Funding for the services that abuse victims need — to cover a medical bill, for example, or to stay in a hotel to get away from an abuser — has remained level since at least 2014, McCleary said. Meanwhile, home-based funding, which helps adults stay in their homes and avoid going to a long-term care facility, has been cut by about $3 million since 2009.
“We have an ever-increasing aging population who want to remain in their homes,” she said. “We want to respect that decision, but we want people to be safe in their homes.”
Self-neglect is far and away the most common form of adult abuse that workers identify. Those are cases in which someone cannot, for example, recognize that they need medical care or help with activities of daily living, like washing or preparing meals.
But most commonly, self-neglect is identified through hoarding situations, whether it’s animal hoarding or items like magazines or certain types of boxes or paper, McCleary explained.

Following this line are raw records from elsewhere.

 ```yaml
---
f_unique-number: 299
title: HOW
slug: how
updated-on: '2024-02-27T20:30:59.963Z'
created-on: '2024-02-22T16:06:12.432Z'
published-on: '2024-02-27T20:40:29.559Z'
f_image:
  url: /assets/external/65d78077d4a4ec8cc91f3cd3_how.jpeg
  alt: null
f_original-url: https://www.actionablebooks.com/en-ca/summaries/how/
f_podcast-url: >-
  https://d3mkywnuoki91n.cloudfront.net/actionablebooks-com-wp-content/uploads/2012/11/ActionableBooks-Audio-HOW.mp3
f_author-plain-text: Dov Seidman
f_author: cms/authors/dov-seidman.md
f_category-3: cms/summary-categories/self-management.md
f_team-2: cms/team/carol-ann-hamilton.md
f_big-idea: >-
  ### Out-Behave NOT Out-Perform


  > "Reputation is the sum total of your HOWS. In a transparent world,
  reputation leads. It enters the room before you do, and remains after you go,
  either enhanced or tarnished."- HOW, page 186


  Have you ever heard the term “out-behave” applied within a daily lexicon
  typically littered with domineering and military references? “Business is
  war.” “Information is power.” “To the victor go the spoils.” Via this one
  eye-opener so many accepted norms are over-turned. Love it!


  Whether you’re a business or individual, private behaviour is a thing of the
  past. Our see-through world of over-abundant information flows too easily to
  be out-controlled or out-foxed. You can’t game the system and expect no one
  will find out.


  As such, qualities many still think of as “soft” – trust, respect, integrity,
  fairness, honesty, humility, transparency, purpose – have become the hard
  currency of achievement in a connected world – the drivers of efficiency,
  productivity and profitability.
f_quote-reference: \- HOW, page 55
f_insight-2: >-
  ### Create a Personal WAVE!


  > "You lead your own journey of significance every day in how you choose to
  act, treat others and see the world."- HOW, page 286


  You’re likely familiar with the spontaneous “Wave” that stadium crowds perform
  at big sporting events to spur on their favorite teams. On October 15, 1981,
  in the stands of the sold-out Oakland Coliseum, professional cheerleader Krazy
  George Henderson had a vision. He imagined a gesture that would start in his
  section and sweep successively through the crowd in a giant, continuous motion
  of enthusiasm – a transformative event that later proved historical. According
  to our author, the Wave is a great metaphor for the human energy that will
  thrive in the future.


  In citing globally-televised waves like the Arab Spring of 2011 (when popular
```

“I am concerned about worker burnout, and the difficult things that they do see in these homes, whether it’s a self-neglect case or a sexual abuse case or a physical abuse case,” she said. “Those are really difficult circumstances.”
Self-neglect accounted for 54 percent of substantiated reports. Other forms of abuse, though, are on the rise. Financial exploitation jumped by about 30 percent in the 2018 fiscal year compared to the previous year.
There is little data or research available on adult protective services to pinpoint specific problems like high caseloads, McCleary said. Because there aren’t any federal statutes or funding related directly to APS delivery, each state provides services differently and there isn’t much opportunity to do consistent research.
“We kind of look at child welfare stats and say ‘Yeah, that’s probably happening to us, as well,'” McCleary said.
APS was relocated from Virginia’s Department of Social Services to the Department of Aging and Rehabilitative Services in 2013. But APS workers, referred to as family services specialists, are integrated into local departments of social services, and in some smaller departments those specialists cover both child and adult protective services.
As of August, about 20 percent of the family services specialist positions all over the state were vacant, according to the Virginia League of Social Services Executives. The annual turnover for that position was 21 percent.
Andy Crawford, president of the League of Social Services Executives, pointed out that child welfare issues often get far more attention than adult services.
“The numbers are up, but there aren’t many advocacy groups to speak for them,” he said. “That’s something that we as a league have noticed: How are we going to advocate for adult services? Because there is a need there.”